Although we still might recognise Candice Brown, Ruby Tandoh, Kimjoy and John Whaite, from across the 12 seasons, Nadiya is the only bonafide household name. Giuseppe Dell’anno was the most recent winner, but we haven’t seen much of him yet.

“I think everybody’s been really successful in their own way,” says the diplomatic Hussain, who stays in touch with a few other contestant­s, including Tamal Ray, from her series of the show. “Not everyone’s looking for the limelight, everybody has their own path. I mean, I didn’t plan to do this – to come out and have a career. It was a serendipit­ous moment, a happy accident, that I managed to win.”

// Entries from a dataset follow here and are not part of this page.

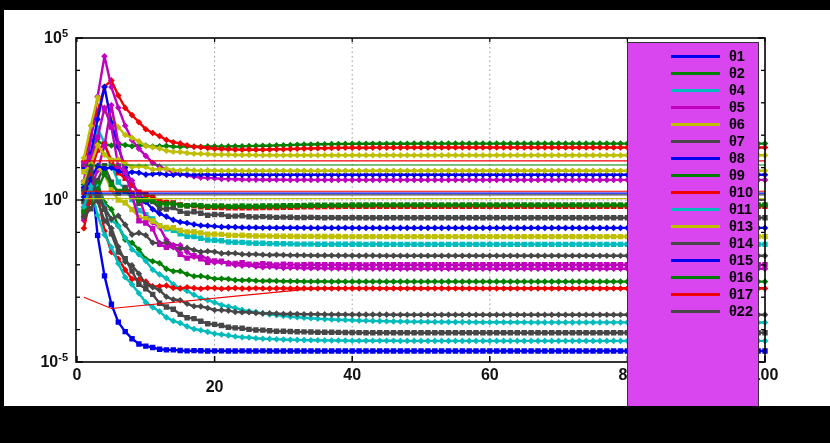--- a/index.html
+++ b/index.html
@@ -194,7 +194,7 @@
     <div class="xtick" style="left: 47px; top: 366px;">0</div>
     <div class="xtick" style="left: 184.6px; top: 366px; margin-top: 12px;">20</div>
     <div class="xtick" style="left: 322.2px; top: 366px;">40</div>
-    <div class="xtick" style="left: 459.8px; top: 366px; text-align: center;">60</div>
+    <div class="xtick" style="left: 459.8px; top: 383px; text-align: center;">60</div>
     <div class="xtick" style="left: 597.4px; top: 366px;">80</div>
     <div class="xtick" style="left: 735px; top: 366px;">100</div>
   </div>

She took home the GBBO trophy in 2015, with a moving and tearful leaving speech to a record 15 million viewers, in which she said; “I’m never going to put boundaries on myself ever again. I’m never going to say I can’t do it, I’m never going to say maybe, I’m never going to say ‘I don’t think I can’. I can and I will.”

That was back when the programme was still on the BBC, being presented by Mel and Sue, and hadn’t yet migrated to Channel 4.

Since then, she has worked constantly.

I’m speaking to her in anticipati­on of the launch of a very smart ‘Nadiya Loves’ Cookware Range of profession­al-looking kitchenwar­e with Prestige, but she has many other irons in the fire, so to speak.

Post GBBO, in 2016, there was the series The Chronicles of Nadiya, which saw her travelling to the north east of Bangladesh, where her parents are originally from. Since then, we’ve had Nadiya’s Family Favourites, Nadiya’s American Adventure, Nadiya’s Asian Odyssey, Nadiya Bakes and various other BBC television series.

The travelogue-style shows have occasional­ly taken her to Scotland, most memorably when she visited Wester Ross Fisheries in the village of Ullapool.